A function \(f: R\to R\) (\(R\) the real line) is said to be smooth (symmetric, symmetrically continuous) at a point \(p\) if \(\lim_{h\to 0} (f(p+h)+ f(p-h)- 2f(p))/ 2h=0\) \((\lim_{h\to 0} (f(p+h)+ f(p-h)- 2f(p))=0\), \(\lim_{h\to 0} (f(p+h)- f(p-h))=0)\). It is said that \(f^ s(p)\) is the symmetric derivative of \(f\) at \(p\) if \(\lim_{h\to 0} (f(p+h)- f(p-h))/ 2h= f^ s(p)\). If \(f\) is a function, then \(SM(f)\), \(S(f)\), \(SD(f)\), and \(SC(f)\) denote the set of points where \(f\) is smooth, symmetric, symmetrically differentiable, and symmetrically continuous, respectively.
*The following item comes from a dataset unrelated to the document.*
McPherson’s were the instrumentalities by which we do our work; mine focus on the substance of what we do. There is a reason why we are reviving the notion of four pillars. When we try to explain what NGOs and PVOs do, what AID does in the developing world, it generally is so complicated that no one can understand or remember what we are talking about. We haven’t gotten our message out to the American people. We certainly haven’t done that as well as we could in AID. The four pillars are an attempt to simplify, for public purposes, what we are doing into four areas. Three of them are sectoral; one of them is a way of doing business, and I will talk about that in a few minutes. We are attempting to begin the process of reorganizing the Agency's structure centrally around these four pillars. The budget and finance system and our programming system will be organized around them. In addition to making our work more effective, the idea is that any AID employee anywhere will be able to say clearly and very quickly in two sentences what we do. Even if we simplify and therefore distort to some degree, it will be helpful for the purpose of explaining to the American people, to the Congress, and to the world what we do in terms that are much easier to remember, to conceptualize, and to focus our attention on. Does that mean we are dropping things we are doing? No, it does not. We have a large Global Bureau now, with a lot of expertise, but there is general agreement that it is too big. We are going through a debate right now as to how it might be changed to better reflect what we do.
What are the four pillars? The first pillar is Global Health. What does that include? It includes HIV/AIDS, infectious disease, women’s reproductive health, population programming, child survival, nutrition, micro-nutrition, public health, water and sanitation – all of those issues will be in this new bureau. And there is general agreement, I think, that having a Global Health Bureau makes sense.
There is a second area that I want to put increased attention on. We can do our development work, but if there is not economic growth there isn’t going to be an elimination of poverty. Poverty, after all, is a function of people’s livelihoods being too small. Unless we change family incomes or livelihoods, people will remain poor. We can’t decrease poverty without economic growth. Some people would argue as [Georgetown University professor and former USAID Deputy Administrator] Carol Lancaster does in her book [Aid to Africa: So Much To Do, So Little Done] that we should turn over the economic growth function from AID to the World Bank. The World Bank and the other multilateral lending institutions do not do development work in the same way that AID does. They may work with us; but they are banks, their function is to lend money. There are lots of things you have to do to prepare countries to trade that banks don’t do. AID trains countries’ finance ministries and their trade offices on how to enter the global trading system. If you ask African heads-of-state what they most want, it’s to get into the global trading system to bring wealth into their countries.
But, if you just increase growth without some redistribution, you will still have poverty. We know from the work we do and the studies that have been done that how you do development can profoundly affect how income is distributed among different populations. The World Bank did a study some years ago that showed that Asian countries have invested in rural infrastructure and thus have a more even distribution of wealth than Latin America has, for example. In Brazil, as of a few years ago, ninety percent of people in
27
The author proves: Let \(M\) be a zero- dimensional coanalytic subset of \(R\). Then there exists a Baire 2 function \(f\) such that \(M\) is homeomorphic to \(SM(f)\), \(S(f)\), \(SD(| f|)\), and \(SC(| f|)\). This statement improves in some sense one of author's earlier results [Proc. Am. Math. Soc. 119, No. 3, 915-923 (1993; Zbl 0791.26002)].